Si certains de ces hommes de loi acquis hier à la cause de l’épouse de l’ancien Lion indomptable ont paralysé l’avancée de ces procédures au détriment des ayants droits qui croupissent dans la misère, ceux qui sont à l’origine de ce nouveau verdict, endentent rappeler que le Cameroun est un Etat de droit et donc soucieux  d’une justice transparente et en toute équité.

La dénonciation des transactions

Résultats des courses : le droit a été dit en faveur des veuves et des déshérités. Dans la foulée, il se susurre que celle qu’on appelle affectueusement « Mimi » a usé de tous les stratagèmes pour que cette Ag ne se tienne jamais, allant même jusqu’à appeler le successeur de la famille pour lui proférer des menaces non sans narguer de ce qu’il ne pourra jamais avoir gain de cause au sein des juridictions de la région du Littoral.

La décision du 6 juin dernier a failli tomber aux orties puisqu’à peine 2h après qu’il soit rendue, Dame Fotso avait obtenu un certificat de dépôt d’une défense en exécution signé de la Cour d’appel du Littoral et empêchant que cette décision soit applicable.

Dans le même temps, il est revenu que la famille Njitap, suivant une convention avec d’autres partenaires, envisage lancer à tout moment, sur les sites des ex-cinémas le Wouri et Abbia, la construction des complexes immobiliers contenant des salles de cinéma, espaces de Conférences et diverses autres facilités.

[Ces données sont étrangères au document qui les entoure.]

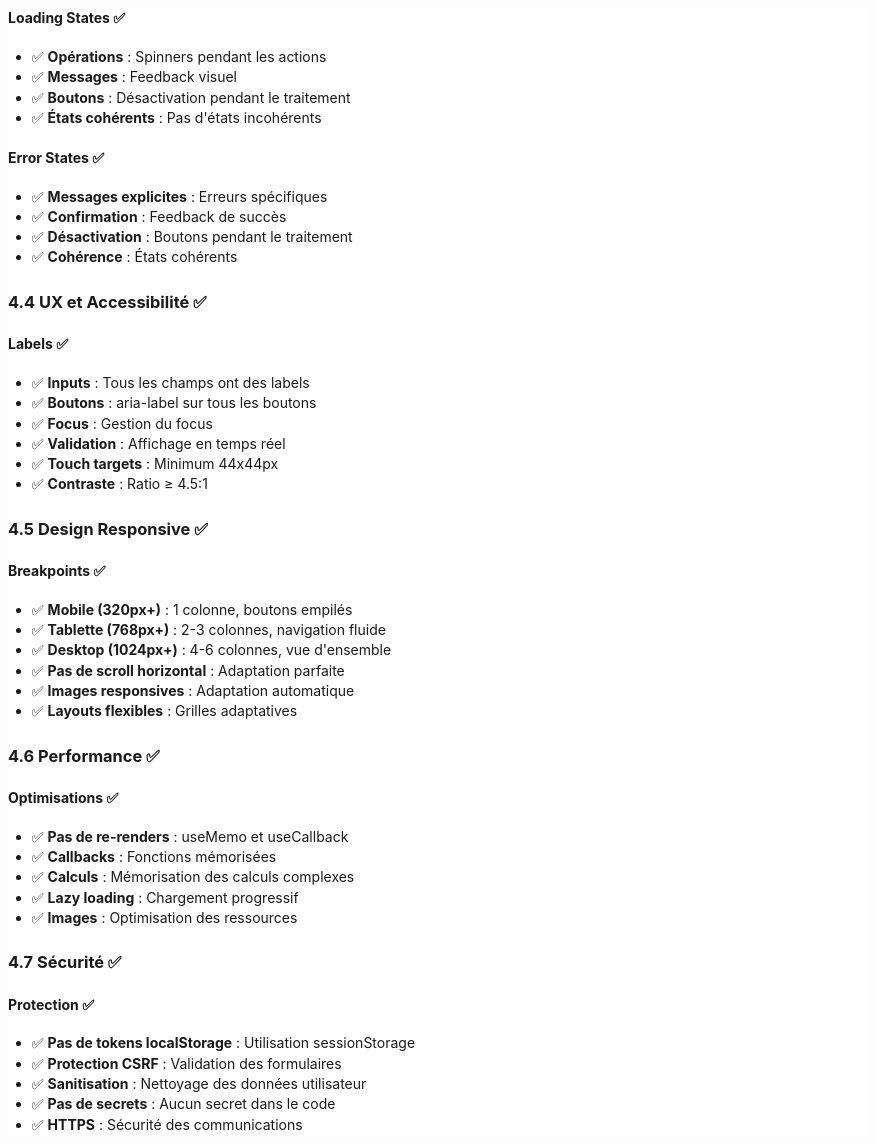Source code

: #### **Loading States** ✅
- ✅ **Opérations** : Spinners pendant les actions
- ✅ **Messages** : Feedback visuel
- ✅ **Boutons** : Désactivation pendant le traitement
- ✅ **États cohérents** : Pas d'états incohérents

#### **Error States** ✅
- ✅ **Messages explicites** : Erreurs spécifiques
- ✅ **Confirmation** : Feedback de succès
- ✅ **Désactivation** : Boutons pendant le traitement
- ✅ **Cohérence** : États cohérents

### **4.4 UX et Accessibilité** ✅

#### **Labels** ✅
- ✅ **Inputs** : Tous les champs ont des labels
- ✅ **Boutons** : aria-label sur tous les boutons
- ✅ **Focus** : Gestion du focus
- ✅ **Validation** : Affichage en temps réel
- ✅ **Touch targets** : Minimum 44x44px
- ✅ **Contraste** : Ratio ≥ 4.5:1

### **4.5 Design Responsive** ✅

#### **Breakpoints** ✅
- ✅ **Mobile (320px+)** : 1 colonne, boutons empilés
- ✅ **Tablette (768px+)** : 2-3 colonnes, navigation fluide
- ✅ **Desktop (1024px+)** : 4-6 colonnes, vue d'ensemble
- ✅ **Pas de scroll horizontal** : Adaptation parfaite
- ✅ **Images responsives** : Adaptation automatique
- ✅ **Layouts flexibles** : Grilles adaptatives

### **4.6 Performance** ✅

#### **Optimisations** ✅
- ✅ **Pas de re-renders** : useMemo et useCallback
- ✅ **Callbacks** : Fonctions mémorisées
- ✅ **Calculs** : Mémorisation des calculs complexes
- ✅ **Lazy loading** : Chargement progressif
- ✅ **Images** : Optimisation des ressources

### **4.7 Sécurité** ✅

#### **Protection** ✅
- ✅ **Pas de tokens localStorage** : Utilisation sessionStorage
- ✅ **Protection CSRF** : Validation des formulaires
- ✅ **Sanitisation** : Nettoyage des données utilisateur
- ✅ **Pas de secrets** : Aucun secret dans le code
- ✅ **HTTPS** : Sécurité des communications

Une entreprise freinée par des autres ayants droits du feu Victor Fotso qui estiment, à leurs corps défendant, que ce qui est contenu d’appeler le patrimoine de Njitap, fait partie intégrante de nombreuses propriétés que le patriarche a laissé. Une posture qui s’appuie sur la dénonciation des transactions ayant abouti à la mutation du titre de propriété, faite dans un flou total, sans la signature de l’ensemble des 25 épouses légales de Fotso, toutes sur la communauté des biens.